POTONGAN DOKUMEN:
+-------+
Dewan Hadat Sibulo Baraka, Kelurahan Kayumalue Pajeko, Kecamatan Palu Utara, menggelar upacara adat tolak bala atau yang biasa disebut pompaura. Upacara adat tersebut dilaksanakan selama tiga hari sejak Kamis (28/1/2016) bertempat di Baruga Adat Sibulo Baraka, Kelurahan Kayumalue Pajeko.
Ketua
Panitia Penyelenggara, Amaludin, Sabtu (30/1/2016) malam, mengatakan, upacara
adat pompaura tersebut digelar dengan
tujuan mengharap berkah dan keselamatan dari tuhan yang maha esa, serta
dijauhkan dari segala bahaya dan bencana. Upacara adat ini digelar setiap tahun
pada saat akhir tahun.
“Setiap
tahun dilakukan setiap Bulan Desember, namun karena pada bulan tersebut digelar
pesta rakyat, maka upacara adat pompaura
diundur hingga bulan Januari”, ujar Amaludin.
Pompaura
sendiri merupakan upacara adat suku Kaili yang dilaksanakan selama tiga hari
berturut-turut. Pada hari pertama pelaksanaan Pompaura, para totua adat mewarnai beras dengan empat
warna yaitu merah, hijau, kuning, dan putih, yang disebut prosesi Noragi Ose. Beras empat warna ini
dipercaya dapat menjadi penangkal kekuatan jahat yang hendak mengganggu
kehidupan masyarakat. Beras empat warna ini merupakan simbolisasi dari empat
unsur sumber kekuatan gaib, yakni Tanduka Oge (wilayah Pantai Barat, Kabupaten
Donggala), Lariang, Gumbasa dan Uventira.
Pada hari kedua, dilaksanakan upacara Nopatinda Tavanggayu atau
mendirikan tiang dari tujuh macam kayu. Dalam prosesi ini, tujuh macam kayu itu
tidak hanya sekadar didirikan. Pada tempat yang akan ditancapkan kayu itu,
terlebih dahulu ditempatkan lima macam benda yakni uang logam jaman dulu, paku,
sirih, telur dan kemiri untuk ditanam di tempat menancapkan kayu tersebut.
Dalam prosesi itu, hampir seluruh tetua adat mengalami kesurupan karena
dirasuki oleh roh leluhur. Saat prosesi ini dijalankan, sejumlah warga yang
menghadiri upacara tersebut juga ada juga yang mengalami kesurupan.
Pada hari ketiga yang merupakan puncak pelaksanaan prosesi adat Pompaura,
sejumlah warga menyiapkan sebuah perahu (sakaya) berukuran 1 x 3 meter yang
terbuat dari pelepah sagu. Perahu tersebut dihias sedemikian rupa dengan hiasan
berbentuk burung atau yang biasa disebut tonji-tonji, yang terbuat dari janur
kelapa. Tonji-tonji tersebut dipasang mengelilingi perahu. Tonji-tonji itu berfungsi
sebagai media yang akan menyampaikan sesajian kepada ruh jahat, agar ruh tersebut
tidak mengganggu masyarakat.
+-------+
BAGIAN DATA:

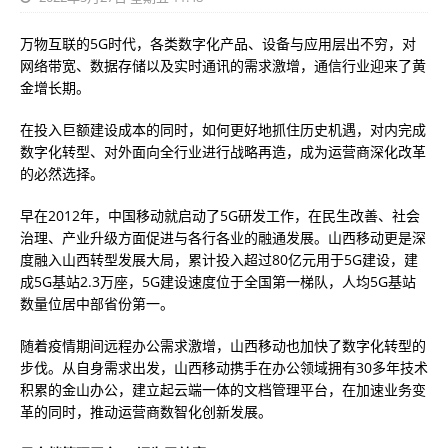
万物互联的5G时代，各类数字化产品、设备与应用层出不穷，对
网络带宽、数据存储以及实时通讯的需求激增，通信行业迎来了黄
金增长期。
在投入巨额建设成本的同时，如何更好地抓住历史机遇，对内完成
数字化转型、对外面向全行业进行战略再造，成为运营商深化改革
的必然选择。
早在2012年，中国移动就启动了5G研发工作，在民生改善、社会
治理、产业升级方面促进与各行各业的融通发展。山西移动更是深
度融入山西转型发展大局，累计投入超过80亿元用于5G建设，建
成5G基站2.3万座，5G建设速度位于全国第一梯队，人均5G基站
数量位居中部省份第一。
随着疫情期间远程办公需求激增，山西移动也加快了数字化转型的
步伐。从自身需求出发，山西移动携手在办公领域拥有30多年技术
积累的金山办公，建立起云端一体的文档管理平台，在加速业务变
革的同时，推动运营商数智化创新发展。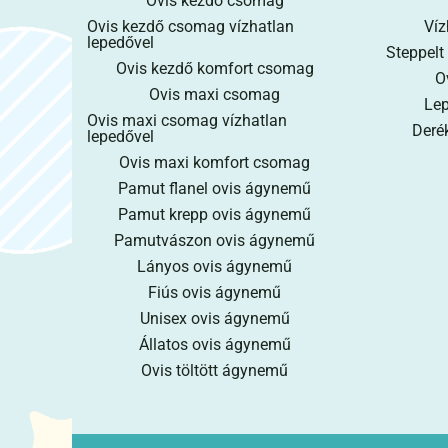
Ovis kezdő csomag
Ovis kezdő csomag vízhatlan
Víz
lepedővel
Steppelt
Ovis kezdő komfort csomag
O
Ovis maxi csomag
Lep
Ovis maxi csomag vízhatlan
Derék
lepedővel
Ovis maxi komfort csomag
Pamut flanel ovis ágynemű
Pamut krepp ovis ágynemű
Pamutvászon ovis ágynemű
Lányos ovis ágynemű
Fiús ovis ágynemű
Unisex ovis ágynemű
Állatos ovis ágynemű
Ovis töltött ágynemű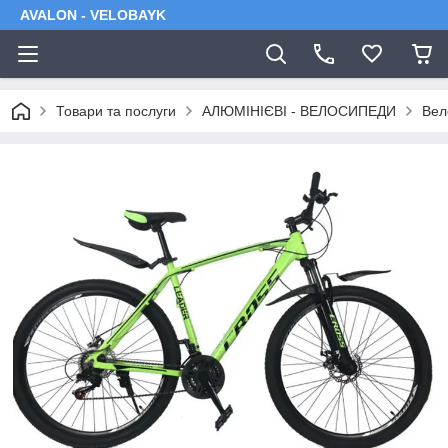
AVALON - VELOBAYK
Товари та послуги
АЛЮМІНІЄВІ - ВЕЛОСИПЕДИ
Вел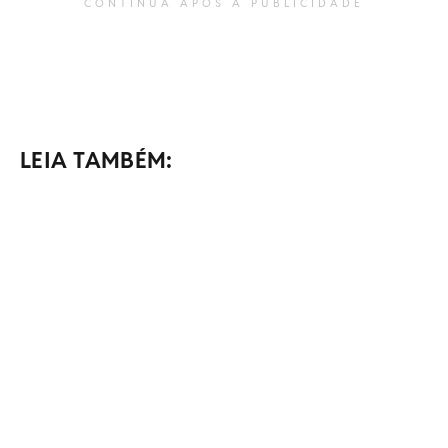
CONTINUA APÓS A PUBLICIDADE
LEIA TAMBÉM: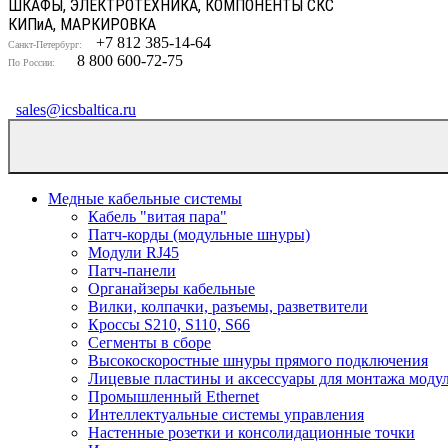
ШКАФЫ, ЭЛЕКТРОТЕХНИКА, КОМПОНЕНТЫ СКС
КИП
и
А, МАРКИРОВКА
+7 812 385-14-64
Санкт-Петербург:
8 800 600-72-75
По России:
sales@icsbaltica.ru
Медные кабельные системы
Кабель "витая пара"
Патч-корды (модульные шнуры)
Модули RJ45
Патч-панели
Органайзеры кабельные
Вилки, колпачки, разъемы, разветвители
Кроссы S210, S110, S66
Сегменты в сборе
Высокоскоростные шнуры прямого подключения
Лицевые пластины и аксессуары для монтажа моду
Промышленный Ethernet
Интеллектуальные системы управления
Настенные розетки и консолидационные точки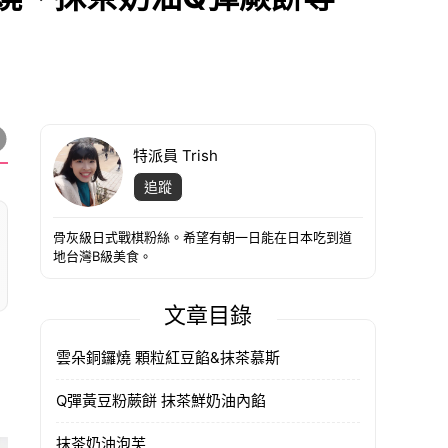
特派員 Trish
追蹤
骨灰級日式戰棋粉絲。希望有朝一日能在日本吃到道
地台灣B級美食。
文章目錄
雲朵銅鑼燒 顆粒紅豆餡&抹茶慕斯
Q彈黃豆粉蕨餅 抹茶鮮奶油內餡
抹茶奶油泡芙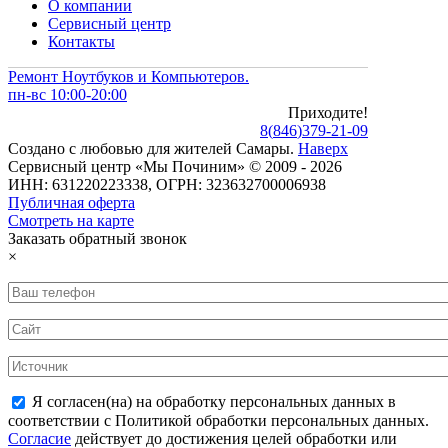
О компании
Сервисный центр
Контакты
Ремонт Ноутбуков и Компьютеров.
пн-вс 10:00-20:00
Приходите!
8
(
846
)
379-21-09
Создано с
любовью
для
жителей Самары
.
Наверх
Сервисный центр «Мы Починим» © 2009 - 2026
ИНН: 631220223338, ОГРН: 323632700006938
Публичная оферта
Смотреть на карте
Заказать обратный звонок
×
Я согласен(на) на обработку персональных данных в
соответствии с Политикой обработки персональных данных.
Согласие
действует до достижения целей обработки или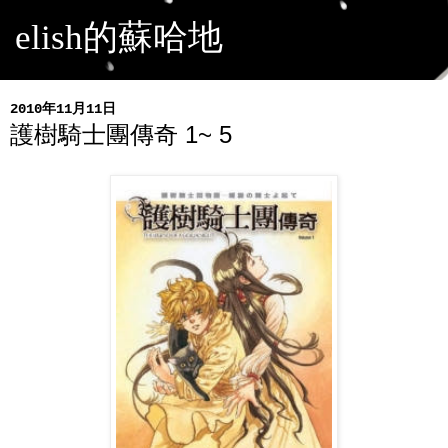
elish的蘇哈地
2010年11月11日
護樹騎士團傳奇 1~ 5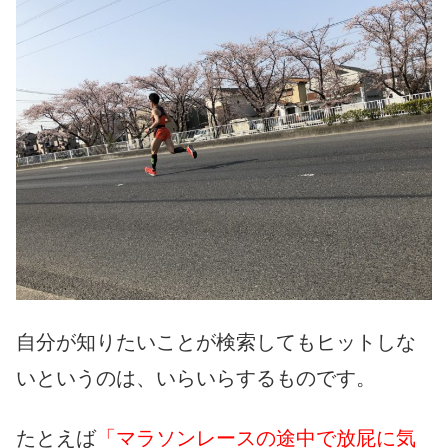
自分が知りたいことが検索してもヒットしな
いというのは、いらいらするものです。
たとえば
「マラソンレースの途中で放屁に気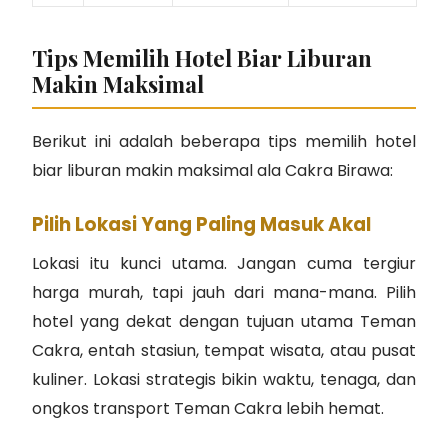
Tips Memilih Hotel Biar Liburan
Makin Maksimal
Berikut ini adalah beberapa tips memilih hotel
biar liburan makin maksimal ala Cakra Birawa:
Pilih Lokasi Yang Paling Masuk Akal
Lokasi itu kunci utama. Jangan cuma tergiur
harga murah, tapi jauh dari mana-mana. Pilih
hotel yang dekat dengan tujuan utama Teman
Cakra, entah stasiun, tempat wisata, atau pusat
kuliner. Lokasi strategis bikin waktu, tenaga, dan
ongkos transport Teman Cakra lebih hemat.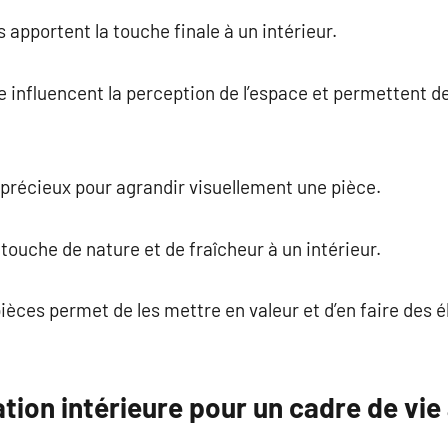
 apportent la touche finale à un intérieur.
e influencent la perception de l’espace et permettent de 
s précieux pour agrandir visuellement une pièce.
touche de nature et de fraîcheur à un intérieur.
pièces permet de les mettre en valeur et d’en faire des 
tion intérieure pour un cadre de vie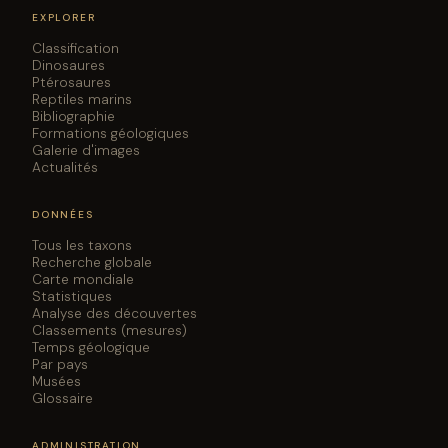
EXPLORER
Classification
Dinosaures
Ptérosaures
Reptiles marins
Bibliographie
Formations géologiques
Galerie d'images
Actualités
DONNÉES
Tous les taxons
Recherche globale
Carte mondiale
Statistiques
Analyse des découvertes
Classements (mesures)
Temps géologique
Par pays
Musées
Glossaire
ADMINISTRATION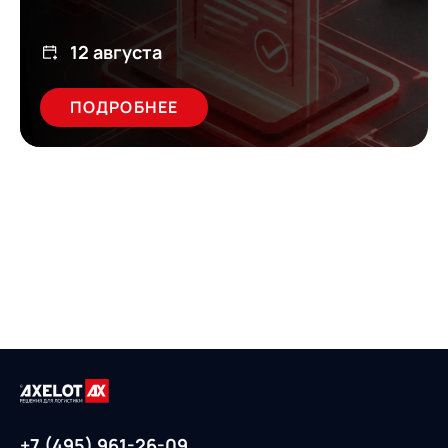
12 августа
ПОДРОБНЕЕ
+7 (495) 961-26-09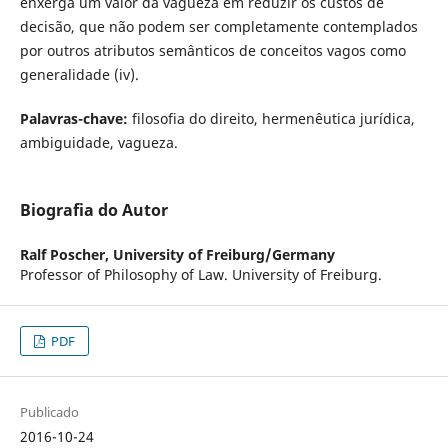
enxerga um valor da vagueza em reduzir os custos de
decisão, que não podem ser completamente contemplados
por outros atributos semânticos de conceitos vagos como
generalidade (iv).
Palavras-chave:
filosofia do direito, hermenêutica jurídica,
ambiguidade, vagueza.
Biografia do Autor
Ralf Poscher,
University of Freiburg/Germany
Professor of Philosophy of Law. University of Freiburg.
PDF
Publicado
2016-10-24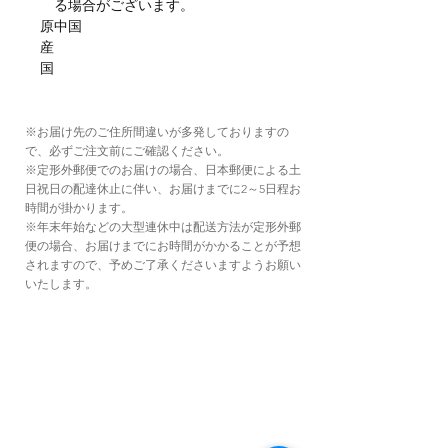
る場合がございます。
原
中国
産
国
※お届け先のご住所間違いが多発しておりますの
で、必ずご注文前にご確認ください。
※定形外郵便でのお届けの場合、日本郵便による土
日祝日の配達休止に伴い、お届けまでに2～5日程お
時間が掛かります。
※年末年始などの大型連休中は配送方法が定形外郵
便の場合、お届けまでにお時間がかかることが予想
されますので、予めご了承くださいますようお願い
いたします。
+-------+
SOAL LATIHAN:
1 > Nyatakan apakah tiap pernyataan ini sesuai dengan teks tentang upacara pompaura, dengan menjawab ya atau tidak lalu mengutip persis kata-kata teks yang menentukannya. (a) Upacara pompaura setiap tahun dilakukan pada bulan Desember. (b) Pada prosesi Noragi Ose, beras diwarnai dengan lima warna. (c) Perahu yang disiapkan pada hari ketiga terbuat dari bambu.
2 > Tolong salin bagian teks tentang upacara pompaura, dimulai dengan "Dewan Hadat Sibulo" dan berlanjut hingga "saat akhir tahun.".
Data tersebut sama sekali tidak dipakai di sini.

JAWABAN TIAP SOAL:
1 >
(a) Ya: "Setiap tahun dilakukan setiap Bulan Desember".
(b) Tidak: "mewarnai beras dengan empat warna".
(c) Tidak: "terbuat dari pelepah sagu".

2 >
Dewan Hadat Sibulo Baraka, Kelurahan Kayumalue Pajeko, Kecamatan Palu Utara, menggelar upacara adat tolak bala atau yang biasa disebut pompaura. Upacara adat tersebut dilaksanakan selama tiga hari sejak Kamis (28/1/2016) bertempat di Baruga Adat Sibulo Baraka, Kelurahan Kayumalue Pajeko.
Ketua
Panitia Penyelenggara, Amaludin, Sabtu (30/1/2016) malam, mengatakan, upacara
adat pompaura tersebut digelar dengan
tujuan mengharap berkah dan keselamatan dari tuhan yang maha esa, serta
dijauhkan dari segala bahaya dan bencana. Upacara adat ini digelar setiap tahun
pada saat akhir tahun.